[Opening SUPPLIED MATERIAL section]

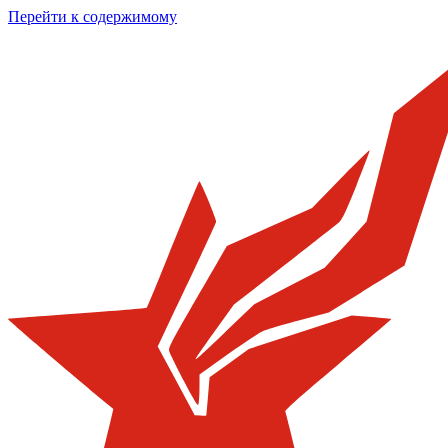
Перейти к содержимому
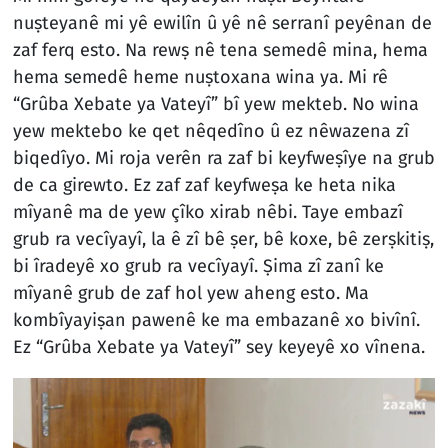
nuṣteyanê mi yê ewilîn û yê nê serranî peyênan de
zaf ferq esto. Na rewṣ nê tena semedê mina, hema
hema semedê heme nuṣtoxana wina ya. Mi rê
“Grûba Xebate ya Vateyî” bî yew mekteb. No wina
yew mektebo ke qet nêqedîno û ez nêwazena zî
biqedîyo. Mi roja verên ra zaf bi keyfweṣîye na grub
de ca girewto. Ez zaf zaf keyfweṣa ke heta nika
mîyanê ma de yew çîko xirab nêbi. Taye embazî
grub ra vecîyayî, la ê zî bê ṣer, bê koxe, bê zerṣkitiṣ,
bi îradeyê xo grub ra vecîyayî. Ṣima zî zanî ke
mîyanê grub de zaf hol yew aheng esto. Ma
kombîyayiṣan pawenê ke ma embazanê xo bivînî.
Ez “Grûba Xebate ya Vateyî” sey keyeyê xo vînena.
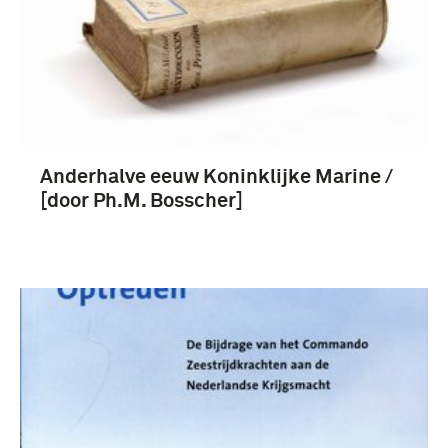
Anderhalve eeuw Koninklijke Marine /
[door Ph.M. Bosscher]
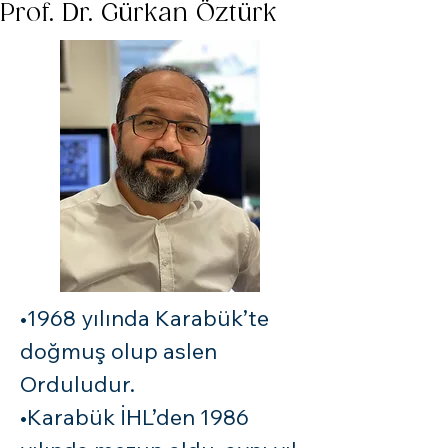
Prof. Dr. Gürkan Öztürk
Prof. Dr. Gürkan Öztürk
•1968 yılında Karabük’te 
doğmuş olup aslen 
Orduludur. 

•Karabük İHL’den 1986 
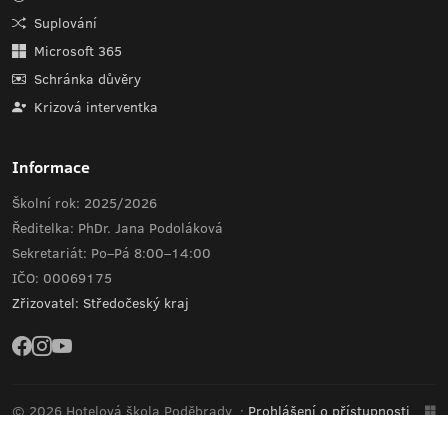
Suplování
Microsoft 365
Schránka důvěry
Krizová interventka
Informace
Školní rok: 2025/2026
Ředitelka: PhDr. Jana Podoláková
Sekretariát: Po–Pá 8:00–14:00
IČO: 00069175
Zřizovatel: Středočeský kraj
© 2026 Hotelová škola Poděbrady
·
Prohlášení o přístupnosti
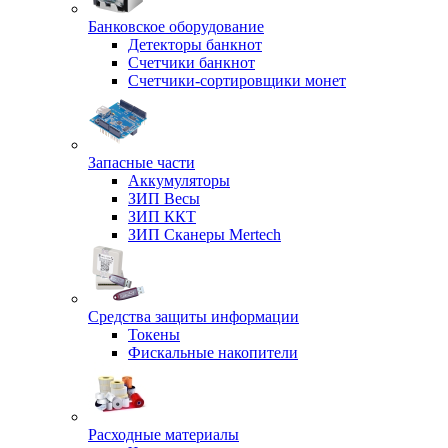
Банковское оборудование
Детекторы банкнот
Счетчики банкнот
Счетчики-сортировщики монет
Запасные части
Аккумуляторы
ЗИП Весы
ЗИП ККТ
ЗИП Сканеры Mertech
Средства защиты информации
Токены
Фискальные накопители
Расходные материалы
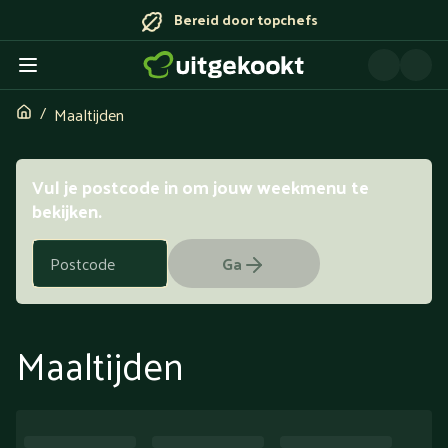
Bereid door topchefs
Maaltijden
Vul je postcode in om jouw weekmenu te
bekijken.
Ga
Maaltijden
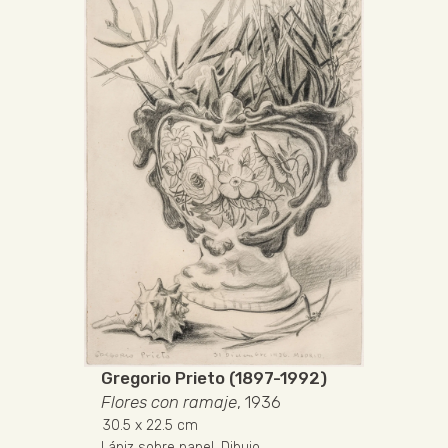
Gregorio Prieto (1897-1992)
Flores con ramaje
, 1936
30.5
x 22.5 cm
Lápiz sobre papel
.
Dibujo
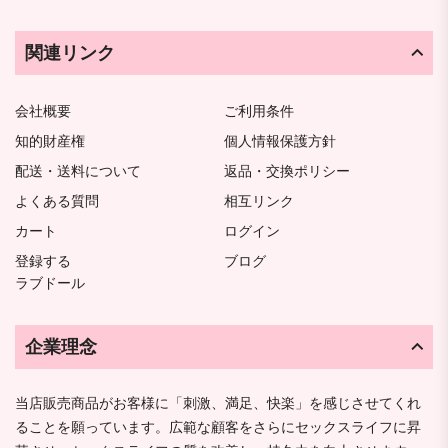
関連リンク
会社概要
ご利用条件
知的財産権
個人情報保護方針
配送・送料について
返品・交換ポリシー
よくある質問
相互リンク
カート
ログイン
登録する
ブログ
ラブドール
企業理念
当店販売商品がお客様に「刺激、満足、快楽」を感じさせてくれ
ることを願っています。広範な顧客をさらにセックスライフに昇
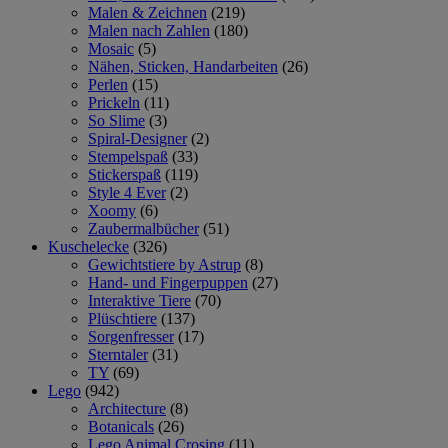
Malen & Zeichnen
(219)
Malen nach Zahlen
(180)
Mosaic
(5)
Nähen, Sticken, Handarbeiten
(26)
Perlen
(15)
Prickeln
(11)
So Slime
(3)
Spiral-Designer
(2)
Stempelspaß
(33)
Stickerspaß
(119)
Style 4 Ever
(2)
Xoomy
(6)
Zaubermalbücher
(51)
Kuschelecke
(326)
Gewichtstiere by Astrup
(8)
Hand- und Fingerpuppen
(27)
Interaktive Tiere
(70)
Plüschtiere
(137)
Sorgenfresser
(17)
Sterntaler
(31)
TY
(69)
Lego
(942)
Architecture
(8)
Botanicals
(26)
Lego Animal Crosing
(11)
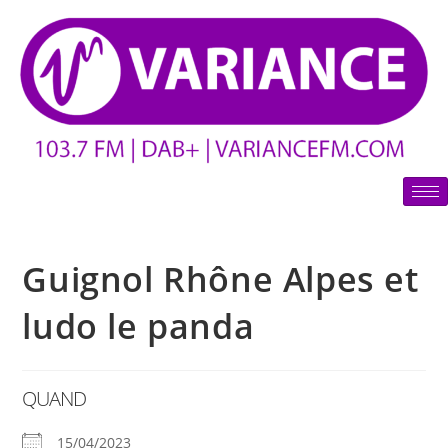
Guignol Rhône Alpes et
ludo le panda
QUAND
15/04/2023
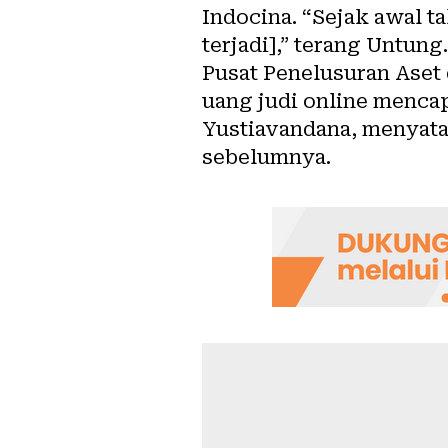
Indocina. “Sejak awal t
terjadi],” terang Untung.
Pusat Penelusuran Ase
uang judi online mencap
Yustiavandana, menyatak
sebelumnya.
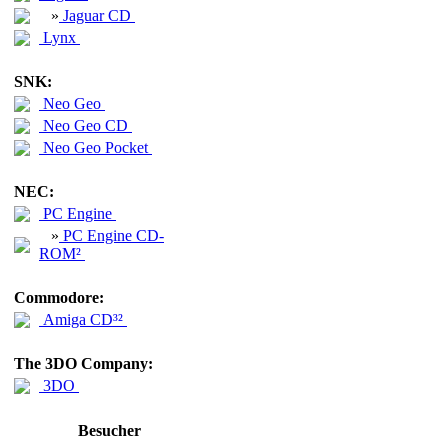
»
Jaguar CD
Lynx
SNK:
Neo Geo
Neo Geo CD
Neo Geo Pocket
NEC:
PC Engine
»
PC Engine CD-
ROM²
Commodore:
Amiga CD³²
The 3DO Company:
3DO
Besucher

[Closing SUPPLIED MATERIAL section]

WHAT YOU WILL DO:
Would you write out an exact copy of the entries above, with no images?

PROBLEM SOLUTION:
Перейти к содержимому
nuṣteyanê mi yê ewilîn û yê nê serranî peyênan de
zaf ferq esto. Na rewṣ nê tena semedê mina, hema
hema semedê heme nuṣtoxana wina ya. Mi rê
“Grûba Xebate ya Vateyî” bî yew mekteb. No wina
yew mektebo ke qet nêqedîno û ez nêwazena zî
biqedîyo. Mi roja verên ra zaf bi keyfweṣîye na grub
de ca girewto. Ez zaf zaf keyfweṣa ke heta nika
mîyanê ma de yew çîko xirab nêbi. Taye embazî
grub ra vecîyayî, la ê zî bê ṣer, bê koxe, bê zerṣkitiṣ,
bi îradeyê xo grub ra vecîyayî. Ṣima zî zanî ke
mîyanê grub de zaf hol yew aheng esto. Ma
kombîyayiṣan pawenê ke ma embazanê xo bivînî.
Ez “Grûba Xebate ya Vateyî” sey keyeyê xo vînena.
Anderhalve eeuw Koninklijke Marine /
[door Ph.M. Bosscher]
Prof. Dr. Gürkan Öztürk
Prof. Dr. Gürkan Öztürk
•1968 yılında Karabük’te 
doğmuş olup aslen 
Orduludur. 

•Karabük İHL’den 1986 
Suplování
Microsoft 365
Schránka důvěry
Krizová interventka
Informace
Školní rok: 2025/2026
Ředitelka: PhDr. Jana Podoláková
Sekretariát: Po–Pá 8:00–14:00
IČO: 00069175
Zřizovatel: Středočeský kraj
© 2026 Hotelová škola Poděbrady
·
Prohlášení o přístupnosti
Банковское оборудование
Детекторы банкнот
Счетчики банкнот
Счетчики-сортировщики монет
Запасные части
Аккумуляторы
ЗИП Весы
ЗИП ККТ
ЗИП Сканеры Mertech
Средства защиты информации
Токены
Фискальные накопители
Расходные материалы
Bereid door topchefs
Maaltijden
Vul je postcode in om jouw weekmenu te
bekijken.
Ga
Maaltijden
Gregorio Prieto (1897-1992)
Flores con ramaje
, 1936
30.5
x 22.5 cm
Lápiz sobre papel
.
Dibujo
関連リンク
会社概要
ご利用条件
知的財産権
個人情報保護方針
配送・送料について
返品・交換ポリシー
よくある質問
相互リンク
カート
ログイン
登録する
ブログ
ラブドール
企業理念
当店販売商品がお客様に「刺激、満足、快楽」を感じさせてくれ
ることを願っています。広範な顧客をさらにセックスライフに昇
Malen & Zeichnen
(219)
Malen nach Zahlen
(180)
Mosaic
(5)
Nähen, Sticken, Handarbeiten
(26)
Perlen
(15)
Prickeln
(11)
So Slime
(3)
Spiral-Designer
(2)
Stempelspaß
(33)
Stickerspaß
(119)
Style 4 Ever
(2)
Xoomy
(6)
Zaubermalbücher
(51)
Kuschelecke
(326)
Gewichtstiere by Astrup
(8)
Hand- und Fingerpuppen
(27)
Interaktive Tiere
(70)
Plüschtiere
(137)
Sorgenfresser
(17)
Sterntaler
(31)
TY
(69)
Lego
(942)
Architecture
(8)
Botanicals
(26)
Lego Animal Crosing
(11)
Guignol Rhône Alpes et
ludo le panda
QUAND
15/04/2023
Indocina. “Sejak awal t
terjadi],” terang Untung.
Pusat Penelusuran Ase
uang judi online mencap
Yustiavandana, menyatak
sebelumnya.
»
Jaguar CD
Lynx
SNK:
Neo Geo
Neo Geo CD
Neo Geo Pocket
NEC:
PC Engine
»
PC Engine CD-
ROM²
Commodore:
Amiga CD³²
The 3DO Company:
3DO
Besucher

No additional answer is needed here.